Research Programme 4 (RP4)

RP4 - Contextual Content Analysis
Programme Leaders: Prof. Noel O'Connor and Prof. Alan Smeaton

Context and Objectives

Sensed data in its raw unprocessed state is often worse than useless in any real application scenario. In fact, gathering such sensed data constitutes further polluting a virtual world already suffering from overwhelming information overload. Thus, it is necessary to process and extract only relevant content as carried by the raw sensed data. That is, to process the sensed data in order to extract and even discover semantic information, whilst doing this in an application-centric manner (i.e. taking cognisance of the manner in which the semantic information will eventually be used). As the sensing modality becomes more sophisticated, it becomes increasingly difficult to extract useful semantics. Gor instance, while it is relatively straightforward to map the signal from a simple point temperature sensor to useful content-rich characterisations (such as “hot” and “cold” and graduations thereof), such an extraction task becomes much more challenging when we consider any of the spectrum of sensing modalities, from text, to multi-media to ‘virtual’ sensors of higher-level user intent, that we address in CLARITY. Sensor networks composed of combinations of sensing modalities of various levels of sophistication only exacerbates this. The objective of this RP is to extend current capabilities for mining context information from sensed data with a view to leveraging this to assist in identifying semantic information. Context mining will be enabled by considering a capture mechanism augmented with multiple sensing modalities that provide either useful analysis constraints or reinforcement of unimodal analysis. Key ancillary objectives include developing fusion frameworks that handle multiple potentially conflicting data sources and extending the use of pattern recognition techniques to model the desired semantics using non-traditional sensor input in a manner that can be easily configured to different application scenarios.

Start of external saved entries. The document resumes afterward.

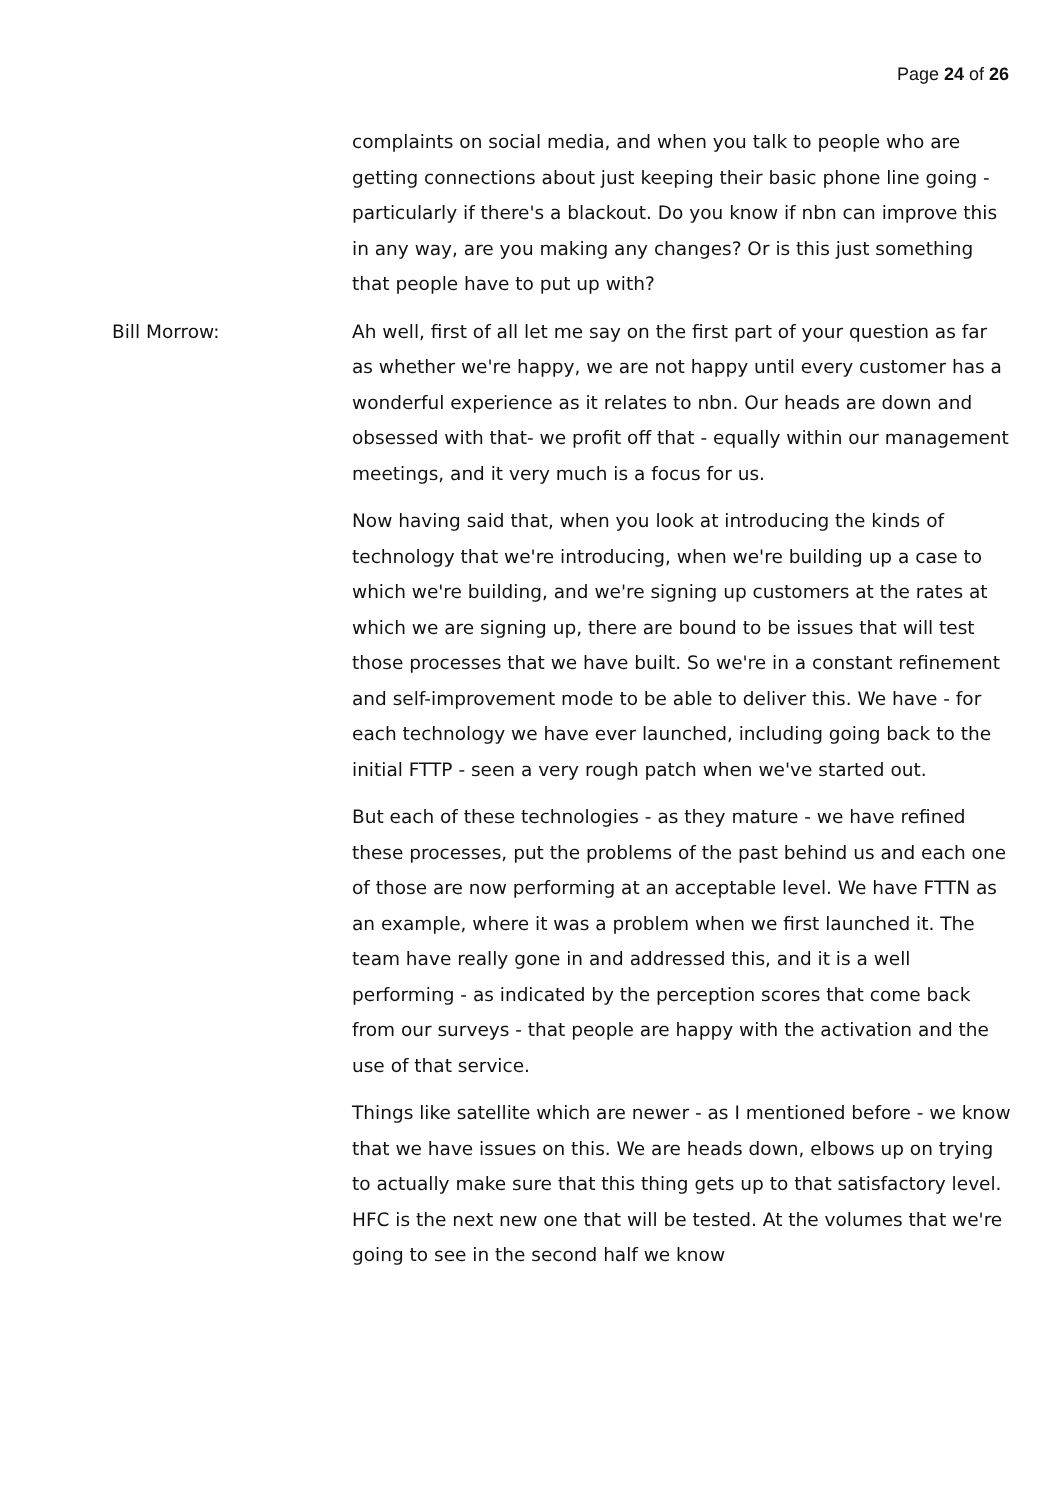Page 24 of 26
complaints on social media, and when you talk to people who are getting connections about just keeping their basic phone line going - particularly if there's a blackout. Do you know if nbn can improve this in any way, are you making any changes? Or is this just something that people have to put up with?
Bill Morrow: Ah well, first of all let me say on the first part of your question as far as whether we're happy, we are not happy until every customer has a wonderful experience as it relates to nbn. Our heads are down and obsessed with that- we profit off that - equally within our management meetings, and it very much is a focus for us.
Now having said that, when you look at introducing the kinds of technology that we're introducing, when we're building up a case to which we're building, and we're signing up customers at the rates at which we are signing up, there are bound to be issues that will test those processes that we have built. So we're in a constant refinement and self-improvement mode to be able to deliver this. We have - for each technology we have ever launched, including going back to the initial FTTP - seen a very rough patch when we've started out.
But each of these technologies - as they mature - we have refined these processes, put the problems of the past behind us and each one of those are now performing at an acceptable level. We have FTTN as an example, where it was a problem when we first launched it. The team have really gone in and addressed this, and it is a well performing - as indicated by the perception scores that come back from our surveys - that people are happy with the activation and the use of that service.
Things like satellite which are newer - as I mentioned before - we know that we have issues on this. We are heads down, elbows up on trying to actually make sure that this thing gets up to that satisfactory level. HFC is the next new one that will be tested. At the volumes that we're going to see in the second half we know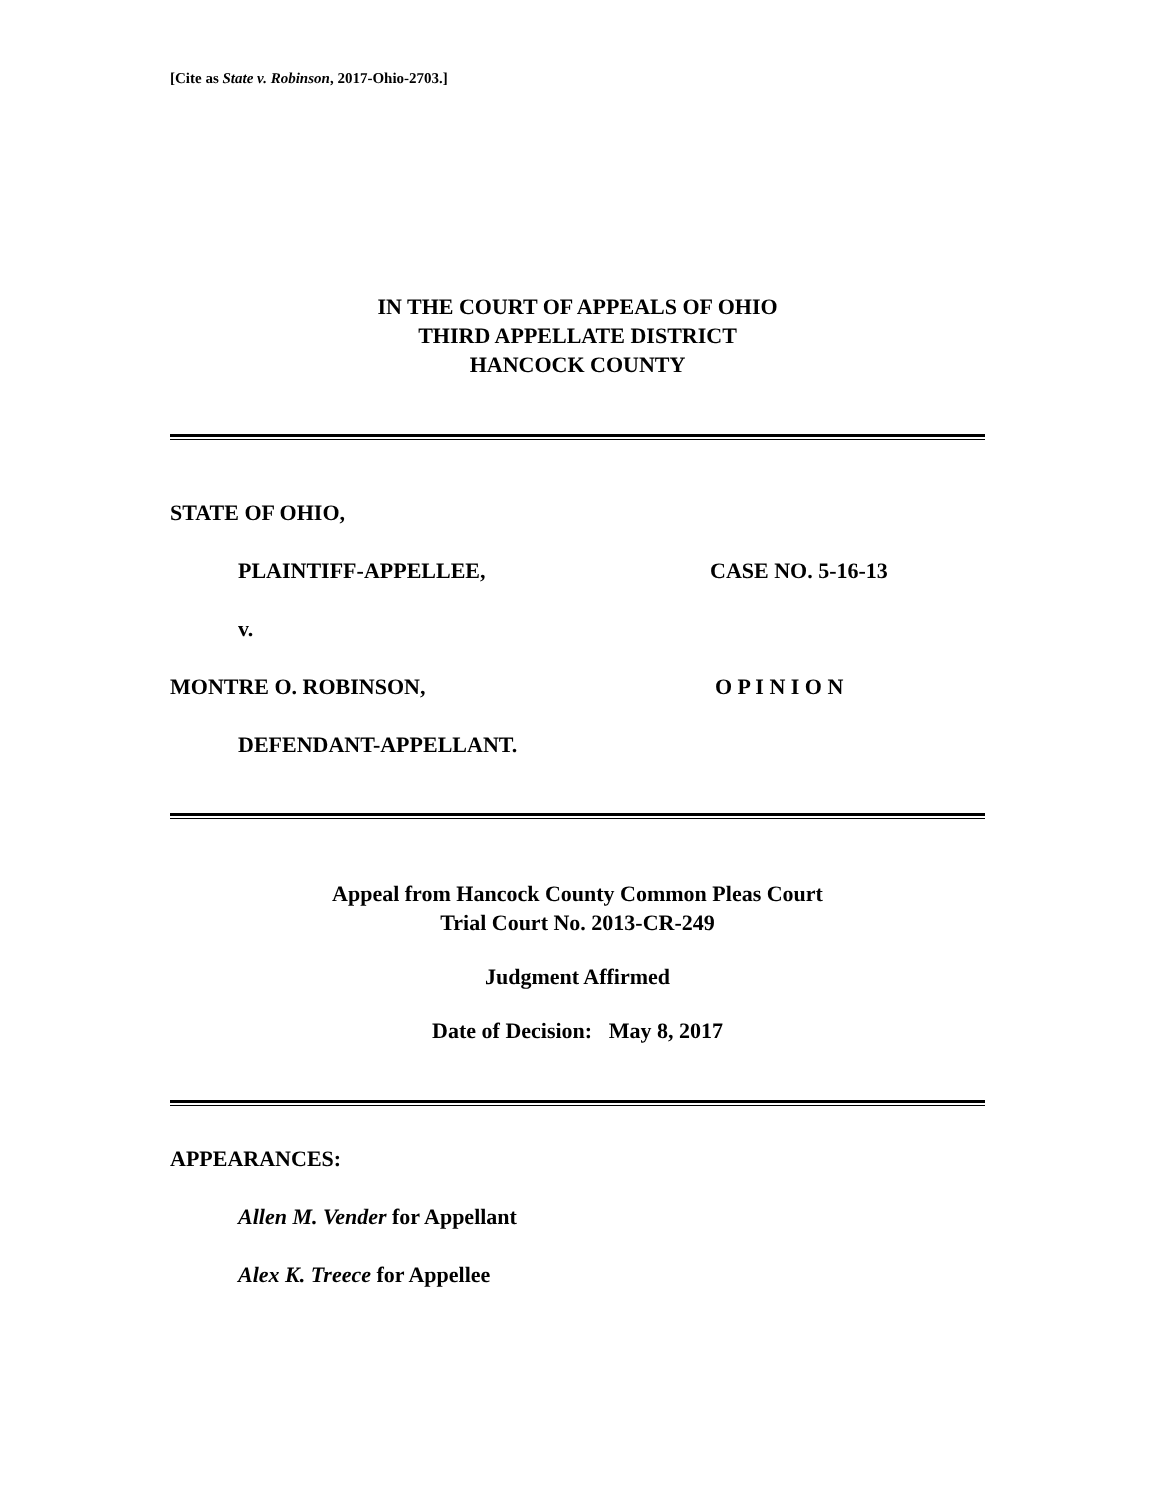[Cite as State v. Robinson, 2017-Ohio-2703.]
IN THE COURT OF APPEALS OF OHIO
THIRD APPELLATE DISTRICT
HANCOCK COUNTY
STATE OF OHIO,
PLAINTIFF-APPELLEE, CASE NO. 5-16-13
v.
MONTRE O. ROBINSON, O P I N I O N
DEFENDANT-APPELLANT.
Appeal from Hancock County Common Pleas Court
Trial Court No. 2013-CR-249
Judgment Affirmed
Date of Decision: May 8, 2017
APPEARANCES:
Allen M. Vender for Appellant
Alex K. Treece for Appellee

This RP will provide output in the form of newly discovered semantic information to WP5.1 (Using User and Data Contexts for Retrieval). Primary input will be the aggregated, filtered, harmonised data provided by WP3.2 (Sensor Aggregation). In turn, outputs of WP4.2 will feed back to WP3.1 (Adaptive Capture & Filtering) to help inform subsequent data gathering. Sensors used to augment capture will include the inertial wireless sensors from WP2.1 (Nodes and Networks) and human location, posture, movement sensors of WP2.3 (Body Sensor Networks). We will also use the profiles determined in WP6.1 (Profiling Preferences, Activities and Context) and the recommendations provided by WP6.2 (Recommendation and Collaboration) as a means to focus subsequent analysis in a predictive manner. This work will not depend upon a battery of tightly integrated novel capture devices/platforms, but research in WP1.4 Configurable and Energy Aware Hardware will be informed by the outputs of this RP. An over-arching goal between these tasks is to eventually realise an architecture for a platform for wireless media sensing – a media mote. In turn, WP1.4 will work with WP2.1 to produce at least one such prototype platform late in the centre’s lifetime.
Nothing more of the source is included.